In a constantly evolving marketing landscape, one technology is emerging as the potential pivot: the AI generation. Known for helping businesses go further, faster and more efficiently, is it also the key to unparalleled personalization and an enhanced customer experience?
By joining forces with industry leaders Rio Longacre, Managing Director of Slalom, and Jon Williams, Global Head of Agency Business Development at AWS, we dissect the transformative potential of Gen AI and its role in customer-centric marketing. From the role of AI generation in personalization at scale to managing potential risks for unprecedented rewards, it’s all below.
Promising personalization with Gen AI
Having worked in personalized marketing for around 20 years, Longacre says the hardest part has always centered around the creative and content aspects of his roles. “Everyone knows personalization works,” he says. “The more personalized elements you add to a creative, whether it’s an email display ad or a landing page, it will usually convert better. But it’s hard.
“Personalization is hard. You need data. You need creativity. That last mile is about having the right creative. It’s a big problem if you have 50 segments. If you don’t have 50 different creative elements , it won’t matter, right? This has always been the hardest part for marketers, especially in regulated industries. Which I think is really interesting, this is how generative AI can potentially solve this problem.
Longacre goes on to say that, for marketers, “personalization has always been a sort of ‘Holy Grail’ for personalized marketing” and the positive thing, he adds, is that “it’s where we are seeing some really interesting progress. That’s where it’s exciting.”
“Another thing,” he continues, “is the efficiencies generated by AI generation in operations. “It speeds things up, does them faster,” he says. “In terms of jobs, can -maybe some translators could be affected. But generally speaking, I don’t see Generation AI replacing jobs. Instead, it’s about increasing them, helping people work faster and better, even in contact centers.
“We’re seeing that by using generative AI, you can get 360° customer insights in front of an agent. You can have an agent up to date in a matter of weeks where previously it took a few months. It’s a giant step forward in terms of productivity.”

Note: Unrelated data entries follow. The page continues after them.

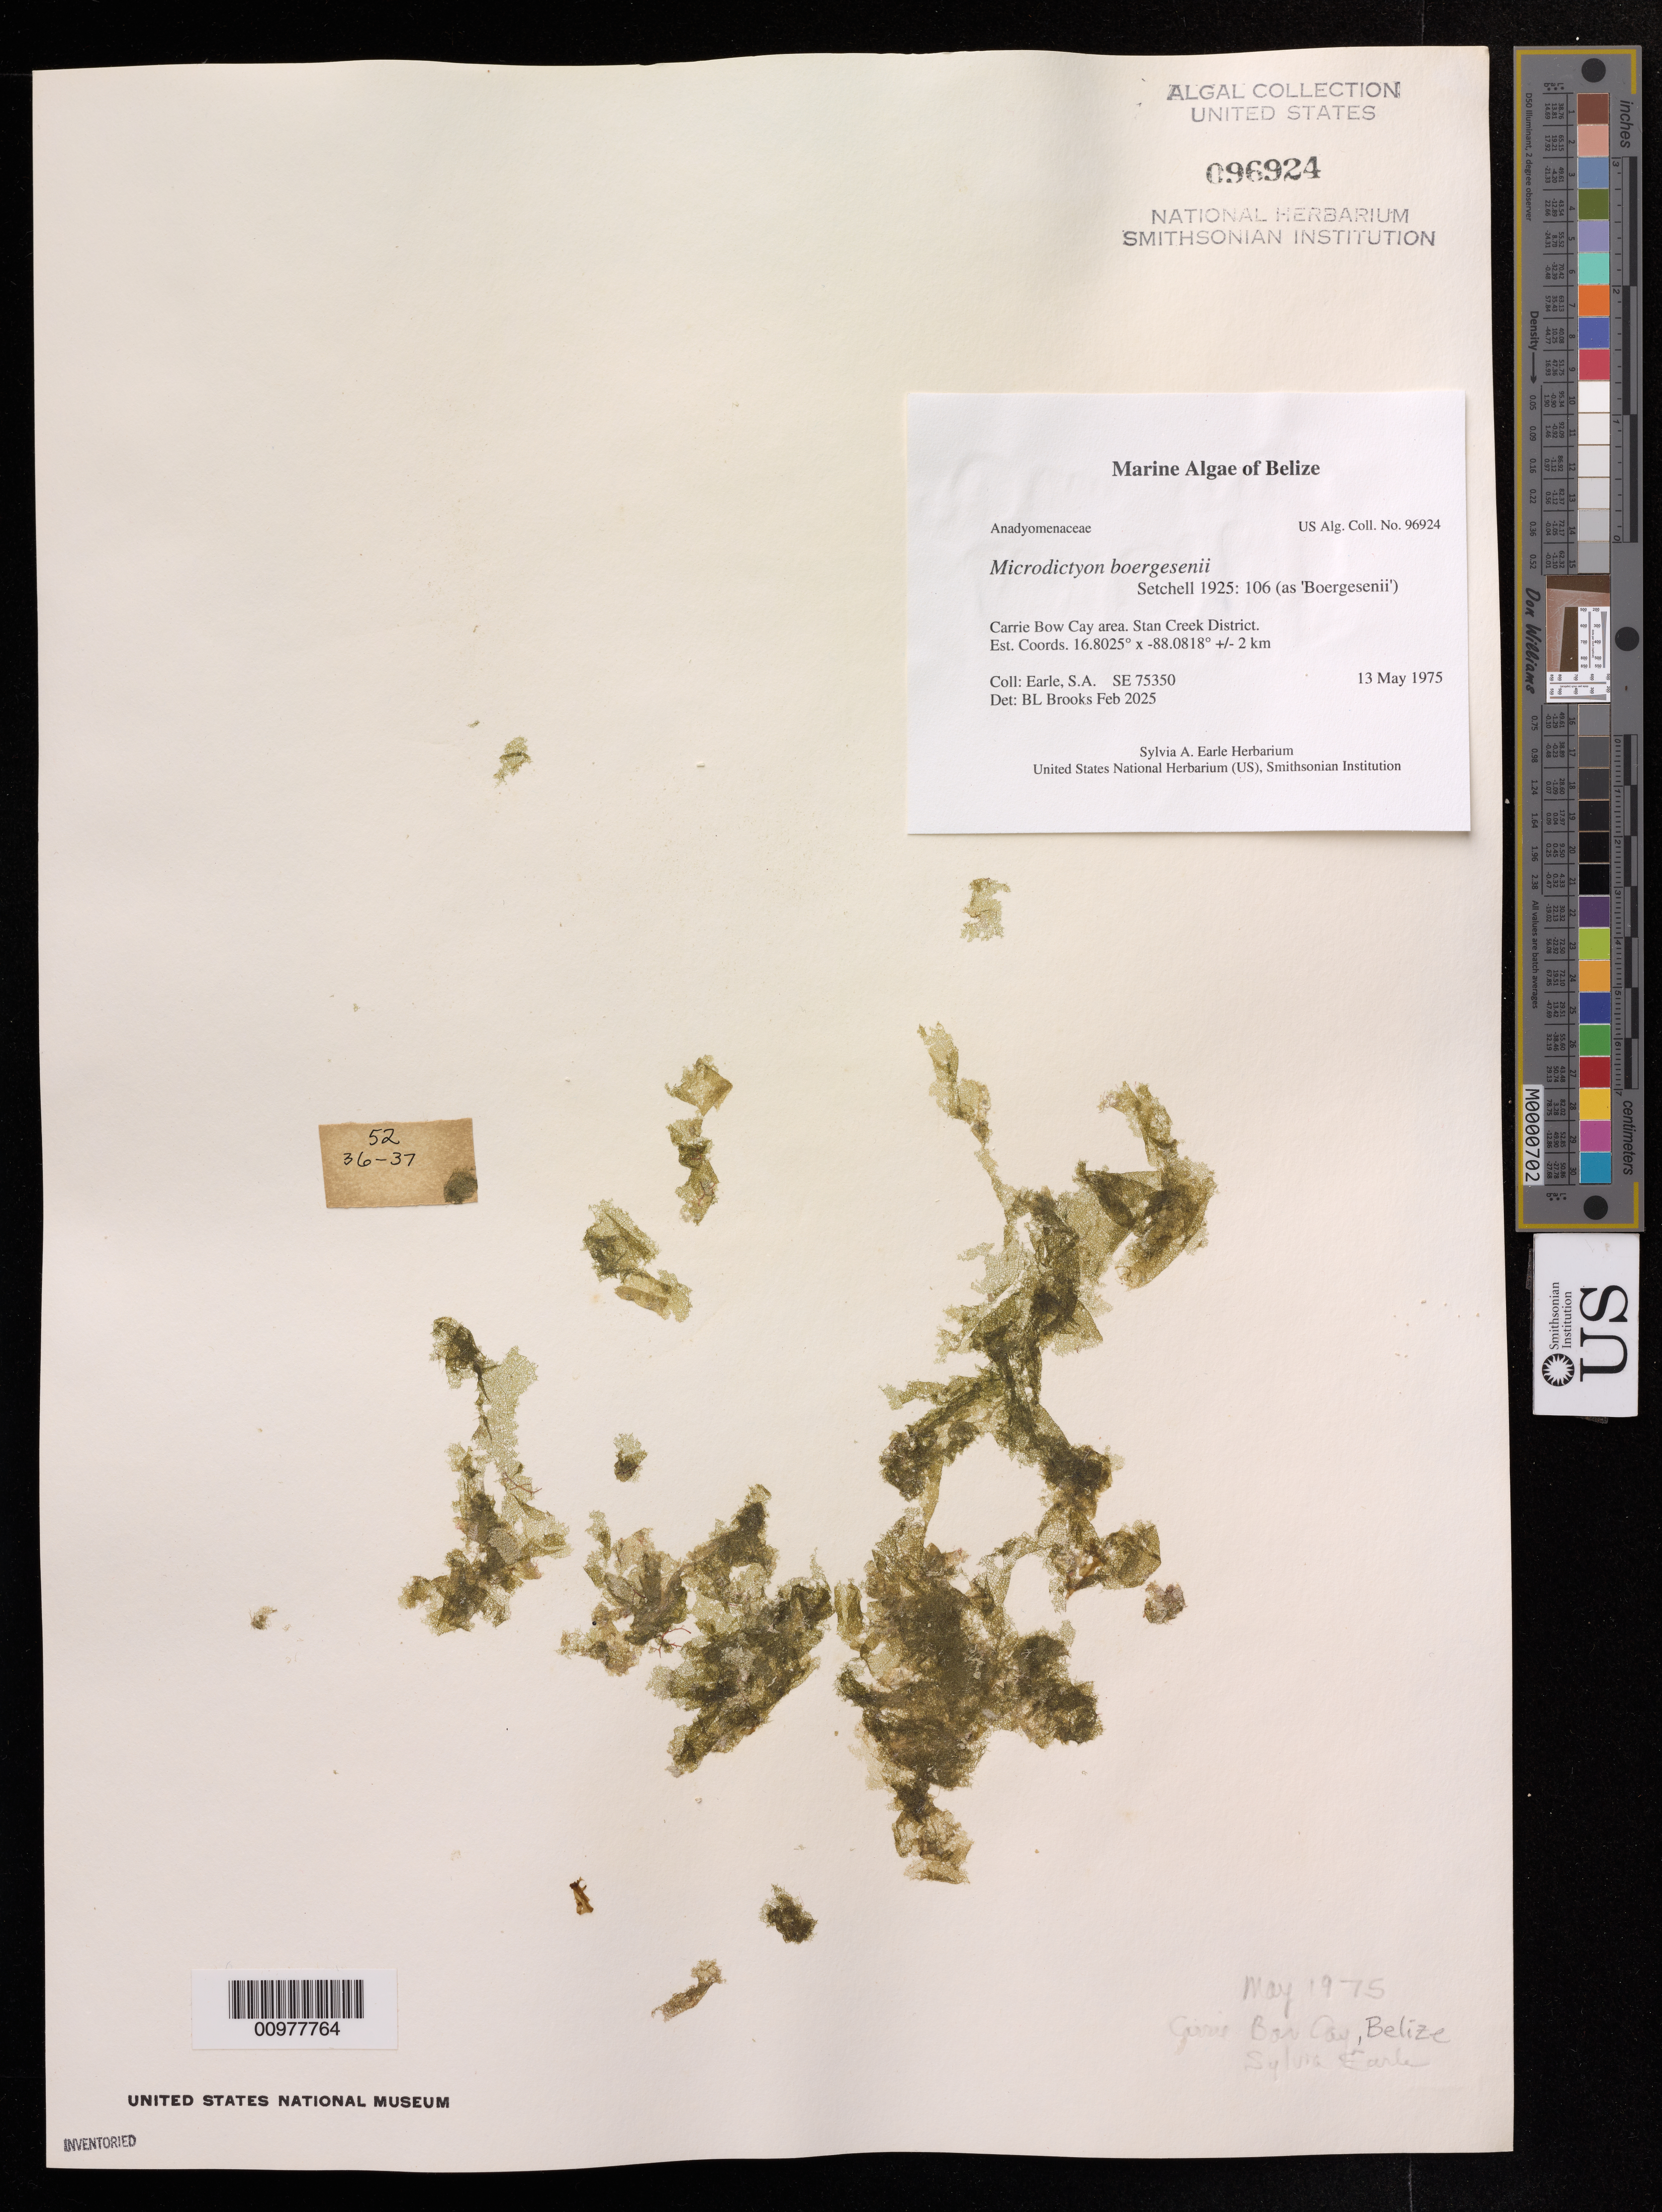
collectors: S. A. Earle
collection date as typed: May 1975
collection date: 1975-05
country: Belize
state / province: Stann Creek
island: Carrie Bow Cay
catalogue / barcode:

Williams chimes in, sharing many of the AI generation use cases he witnesses that come to mind. “I see everything from social media posts to blog posts to marketing emails to texts and even translations. You can even train a model to mimic a brand’s unique voice and tone to keep all communications consistent.
“Attribution and optimization are also very interesting use cases. You can use AI to create more accurate attribution models. Marketers can somehow quickly generate hundreds of campaign variations from multi-variant testing and then analyze those results continuously to continually optimize campaigns. I think this is a truly incredible use of generative AI that dramatically reduces the time spent doing these things.
Cost of AI generation and customer risks
Beyond the widely discussed legal and reputational risks posed by generation AI, there is another risk to consider: customer loyalty, satisfaction and costs. For example, a few months ago I was trying to book a flight and hotel for a trip. I went through this entire conversation with a chatbot on the booking site. Then in the end he couldn’t finalize the booking.
It had me asking a lot of questions like my preferences, who I was traveling with and all these other things. These were things he should have already known as I have made numerous bookings on the site before. So, I left frustrated because I couldn’t make the reservation at all thanks to this experience. It didn’t improve my visibility, because it didn’t extract any first-party data.
And back to cost risk. This is often overlooked. But if you think about something like conversational AI, every time it needs to ask the user a question, that’s another request that needs to be made to the LLM API. If this happens once or twice, it’s no big deal. It costs a fraction of a cent. But at the scale of hundreds of millions of users, this represents a huge expense for the company. To avoid this, brands need to think about other ways to integrate more first-party data to create a better customer experience and reduce costs.
Start small with AI for big results.
My advice to brands and organizations when deploying AI: start small. I would start with a small use case that is highly measurable and doesn’t require a major change. One area that clients we work with have had a lot of success with is simply subject line optimization or body optimization of emails or paid media ads. Since you can have a human in the loop here, it’s a great opportunity to experiment with creating different segmentation strategies and messages. And it’s also very easy to measure and determine whether these approaches work or not.
At Ampère, we recently announced two new generative AI capabilities, Explore and Assist, which join our existing AI-powered capabilities, Stitch and Predict, to create a comprehensive suite known collectively as AmpAi. We are committed to solving the data quality and access issues that many brands face with traditional CDPs. With AmpAI, brands can be confident that they are making decisions based on a trusted database to determine the best way to engage with customers and power downstream AI technologies.
As cookies crumble and the marketing landscape continues to change, we want to ensure that our technical and business users can use every last crumb of their customer data, unlock more value and create incredible user experiences. Although this is a big step forward, I can say that it is only the beginning.